◆ Assignment:
The answer must consist of every line in the data that contains "None".
*** Opening of Dataset records ***
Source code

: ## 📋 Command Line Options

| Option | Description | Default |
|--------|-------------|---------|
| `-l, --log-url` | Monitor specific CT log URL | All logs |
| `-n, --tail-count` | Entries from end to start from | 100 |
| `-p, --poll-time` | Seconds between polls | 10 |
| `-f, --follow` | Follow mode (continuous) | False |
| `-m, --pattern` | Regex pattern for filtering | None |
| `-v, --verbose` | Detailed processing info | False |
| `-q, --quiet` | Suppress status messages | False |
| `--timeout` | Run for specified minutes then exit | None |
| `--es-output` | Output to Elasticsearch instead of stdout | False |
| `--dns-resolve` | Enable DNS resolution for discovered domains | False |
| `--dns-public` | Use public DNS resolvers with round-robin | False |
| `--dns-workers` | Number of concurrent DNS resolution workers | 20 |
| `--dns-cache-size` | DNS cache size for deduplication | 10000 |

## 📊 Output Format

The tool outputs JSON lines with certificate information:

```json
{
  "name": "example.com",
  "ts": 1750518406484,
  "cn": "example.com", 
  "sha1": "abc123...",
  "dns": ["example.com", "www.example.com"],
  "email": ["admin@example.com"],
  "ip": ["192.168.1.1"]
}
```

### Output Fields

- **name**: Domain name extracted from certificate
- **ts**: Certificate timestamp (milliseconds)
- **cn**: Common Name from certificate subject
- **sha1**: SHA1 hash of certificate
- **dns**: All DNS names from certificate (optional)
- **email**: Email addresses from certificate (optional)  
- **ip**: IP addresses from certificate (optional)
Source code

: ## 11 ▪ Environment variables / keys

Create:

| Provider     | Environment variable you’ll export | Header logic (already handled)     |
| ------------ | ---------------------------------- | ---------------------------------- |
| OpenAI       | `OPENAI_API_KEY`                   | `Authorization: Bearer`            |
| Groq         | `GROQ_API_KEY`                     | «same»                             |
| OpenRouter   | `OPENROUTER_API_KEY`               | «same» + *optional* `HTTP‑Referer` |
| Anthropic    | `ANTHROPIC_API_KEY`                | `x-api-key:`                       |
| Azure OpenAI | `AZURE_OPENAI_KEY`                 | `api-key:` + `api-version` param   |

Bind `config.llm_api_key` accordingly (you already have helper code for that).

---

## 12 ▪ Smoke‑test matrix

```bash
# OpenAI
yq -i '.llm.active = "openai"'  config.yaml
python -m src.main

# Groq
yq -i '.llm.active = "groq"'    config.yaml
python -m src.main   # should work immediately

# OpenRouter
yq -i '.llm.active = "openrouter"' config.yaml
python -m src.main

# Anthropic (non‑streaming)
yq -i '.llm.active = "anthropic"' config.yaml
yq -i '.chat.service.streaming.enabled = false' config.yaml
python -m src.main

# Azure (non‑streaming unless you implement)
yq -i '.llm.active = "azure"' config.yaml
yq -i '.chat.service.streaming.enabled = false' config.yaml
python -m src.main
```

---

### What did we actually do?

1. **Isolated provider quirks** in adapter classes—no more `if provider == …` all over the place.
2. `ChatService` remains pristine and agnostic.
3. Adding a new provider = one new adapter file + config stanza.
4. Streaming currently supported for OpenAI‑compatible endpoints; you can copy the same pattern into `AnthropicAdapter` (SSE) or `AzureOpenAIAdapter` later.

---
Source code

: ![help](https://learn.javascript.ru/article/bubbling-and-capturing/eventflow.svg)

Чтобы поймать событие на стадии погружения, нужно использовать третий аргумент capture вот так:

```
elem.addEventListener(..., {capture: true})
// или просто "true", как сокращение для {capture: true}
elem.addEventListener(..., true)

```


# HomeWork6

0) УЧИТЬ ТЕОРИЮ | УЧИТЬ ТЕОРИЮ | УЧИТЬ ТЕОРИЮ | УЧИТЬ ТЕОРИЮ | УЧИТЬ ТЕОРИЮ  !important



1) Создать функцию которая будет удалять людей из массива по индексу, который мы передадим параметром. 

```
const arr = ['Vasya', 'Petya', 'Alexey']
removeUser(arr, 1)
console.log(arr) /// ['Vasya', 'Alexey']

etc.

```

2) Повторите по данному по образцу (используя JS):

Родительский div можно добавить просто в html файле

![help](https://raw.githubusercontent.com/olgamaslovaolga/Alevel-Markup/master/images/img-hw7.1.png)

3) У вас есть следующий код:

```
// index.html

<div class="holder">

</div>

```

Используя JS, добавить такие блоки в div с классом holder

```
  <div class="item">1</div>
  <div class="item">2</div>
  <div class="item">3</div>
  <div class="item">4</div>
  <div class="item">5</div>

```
*** Close of Dataset records ***
◆ Answer to this task:
| `-m, --pattern` | Regex pattern for filtering | None |
| `--timeout` | Run for specified minutes then exit | None |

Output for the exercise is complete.